The form should be simple and clear, yet it needs to stand out. It fulfills the main purpose of the page. Prospects shouldn’t make any guesses or assumptions to the purpose of the form. The form should be clean and should draw the attention of the prospect after they read the page header. Please pay attention to the design of your form, especially spacing between the title, form fields, CTA, and outer border. I have seen a lot of bad form designs, mostly from easy plug-in tools. The CTA button, color, size, placement, and text should stand out and quickly capture the prospect’s attention.
There are three essential parts of a form: the title, form fields, and CTA button.
Form Title – Make it simple. It should be different from your page header but should be an extension of the header to drive the prospect to action.

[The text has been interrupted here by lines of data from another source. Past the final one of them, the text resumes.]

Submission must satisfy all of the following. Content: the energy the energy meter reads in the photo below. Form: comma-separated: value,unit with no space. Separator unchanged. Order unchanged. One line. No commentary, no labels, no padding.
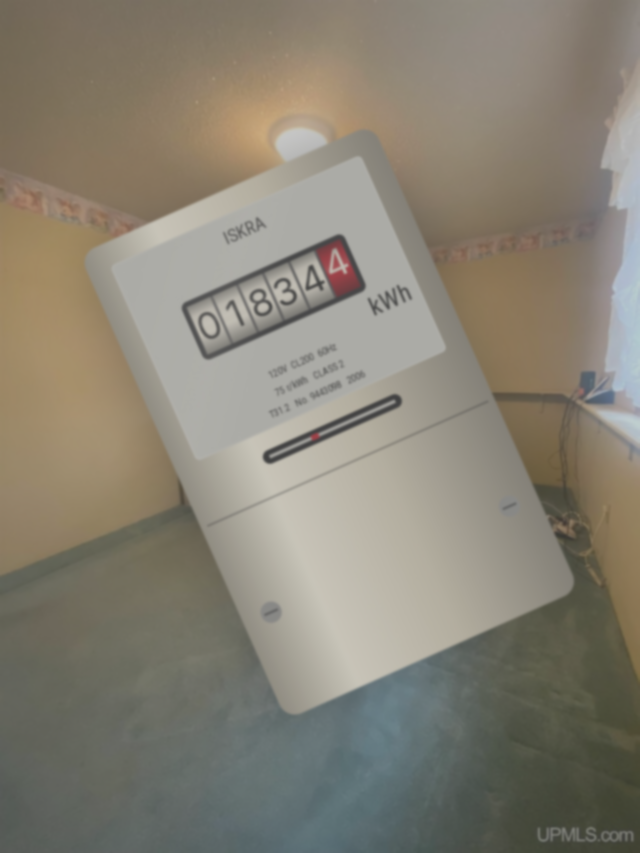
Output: 1834.4,kWh
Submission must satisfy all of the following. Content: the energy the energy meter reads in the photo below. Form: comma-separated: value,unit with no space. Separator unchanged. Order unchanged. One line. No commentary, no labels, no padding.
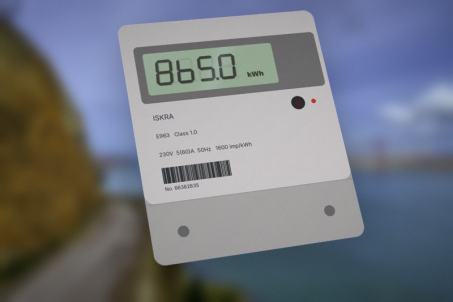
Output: 865.0,kWh
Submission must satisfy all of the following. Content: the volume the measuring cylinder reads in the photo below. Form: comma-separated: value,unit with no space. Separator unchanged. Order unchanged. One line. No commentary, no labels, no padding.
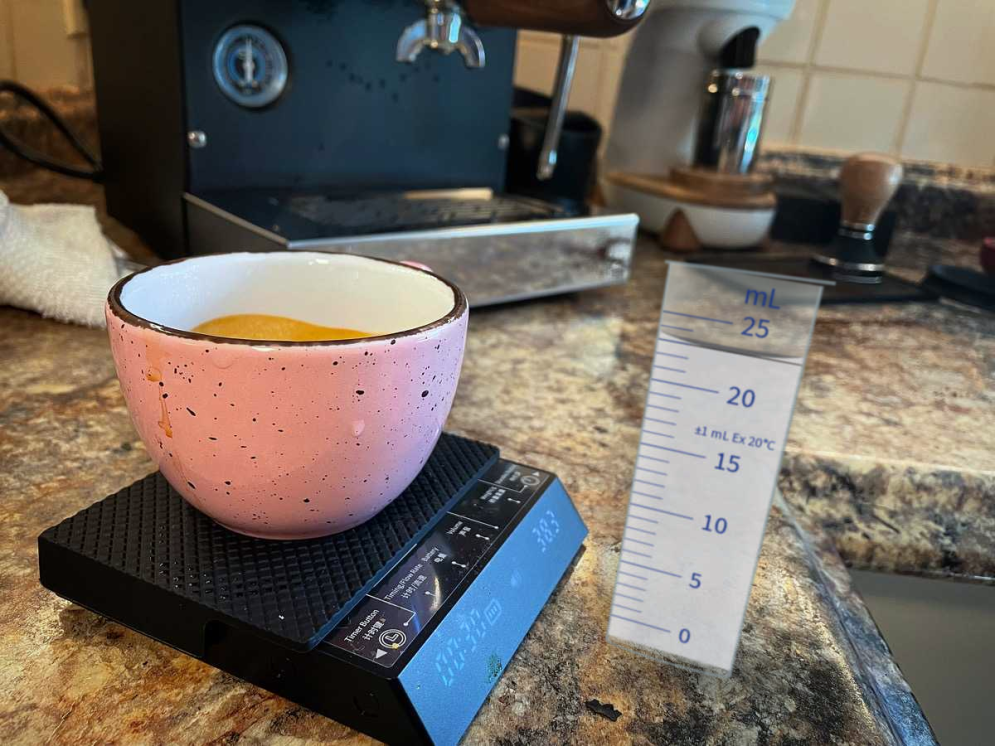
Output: 23,mL
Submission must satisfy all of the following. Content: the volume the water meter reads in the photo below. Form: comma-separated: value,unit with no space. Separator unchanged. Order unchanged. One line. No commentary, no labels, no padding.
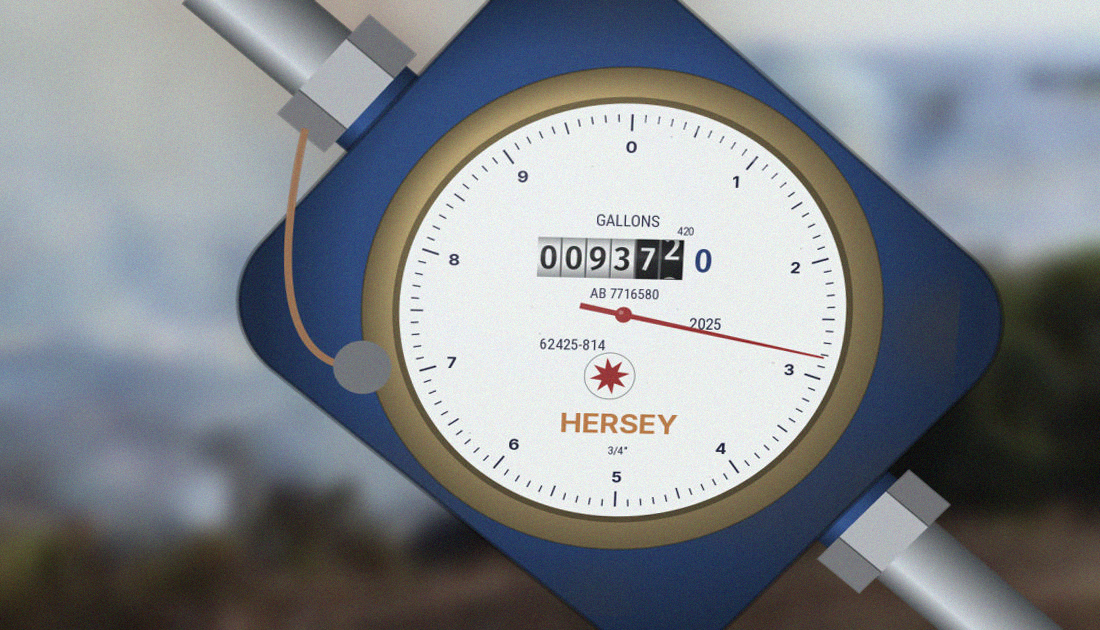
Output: 93722.8,gal
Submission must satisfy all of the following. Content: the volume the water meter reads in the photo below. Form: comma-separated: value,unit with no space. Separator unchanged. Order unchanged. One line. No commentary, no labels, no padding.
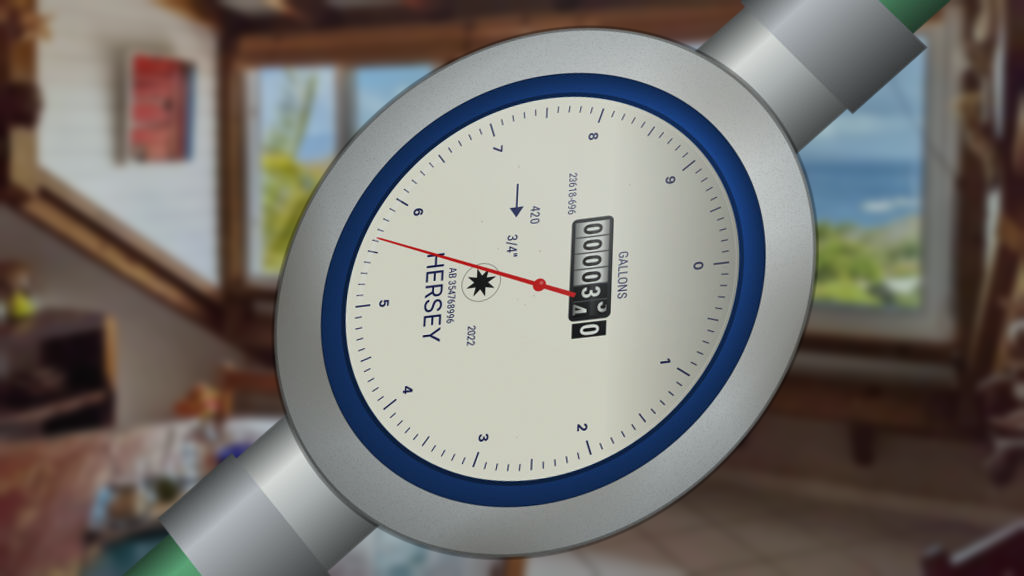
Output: 335.6,gal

Form Fields – Keep your form fields to a minimum. Generally, there is a correlation between fewer form fills and higher conversion rates. A/B test and learn the optimal number of fields for your forms.
CTA – Make it stand out and catch the prospect’s eye. Try to evoke ownership or emotion into your CTA and test it to see if it converts well.
The new form stands out visually on the landing page. The old form competed with the other content on the page which was split into three distinct sections. The new form clearly states what its purpose is. The CTA buttons are vastly different. We made the new CTA stand out by using a red color that still matches the theme of the page but allows the CTA to pop out to the prospect. We also played with different CTA text and initially started with one that evoked emotion and ownership to the prospect. I recommend testing multiple CTAs for your forms.
Most prospects will have never heard of your brand. The best way to instill trust from a landing page is to include proof. Prospects are more likely to give up information or buy from companies that they can trust. This is especially important in our day in age with so much online fraud. Proof can be manifested on your paid landing page by showing companies or brands that use your product or service, testimonials, or third party affiliations like awards received.
Companies/Brands – Listed well-known companies or brands that use your product or service can be of huge influence to a prospect selecting your brand over a competitor.
Testimonials – Short, reputable, and powerful testimonials are great because they don’t take up a lot of space, are easy to read, and can leave the prospect feeling good about your product or service.
Third Party – Includes seals, certificates, partners, or awards you have received or are affiliated with.
Generally, I show proof through a list of companies or third party logos, or I create a small testimonial section. Don’t get too carried away with listing these on your landing page. You don’t want to take away from the benefits of your page. Your main selling points will be within your benefits, but occasionally it will be within the proof. Proof is important, but make it a secondary focus to your benefits and form.
Here are ways we showed proof on the new landing page. There was no proof on the old one. We used reputable brands that used our services and a short but powerful testimonial from a very reputable source.
Last Bonus Tip
Remove link leaks on your paid search landing page. We call any link that takes a prospect away from the page that is not associated with the CTA a link leak. Most paid search landing pages won’t have any way to re-access the page once the visitor has clicked away onto your site or another. Keep prospects on your landing page and control the environment they are in by removing any link leaks from the page
Keeping your landing pages simple is vital to your success and should be one of your main priorities. Design and layout your paid search landing pages so that they are easy to read, understandable, and flow well for your prospects. The five second test is a great way to understand and fine-tune your design and messaging. Keep your landing pages simple by including these five essential components of a paid search landing page: the header, benefits, form, positioning, and proof. Focus on optimizing and testing these essentials and you will have a greater chance of maximizing your conversion rates.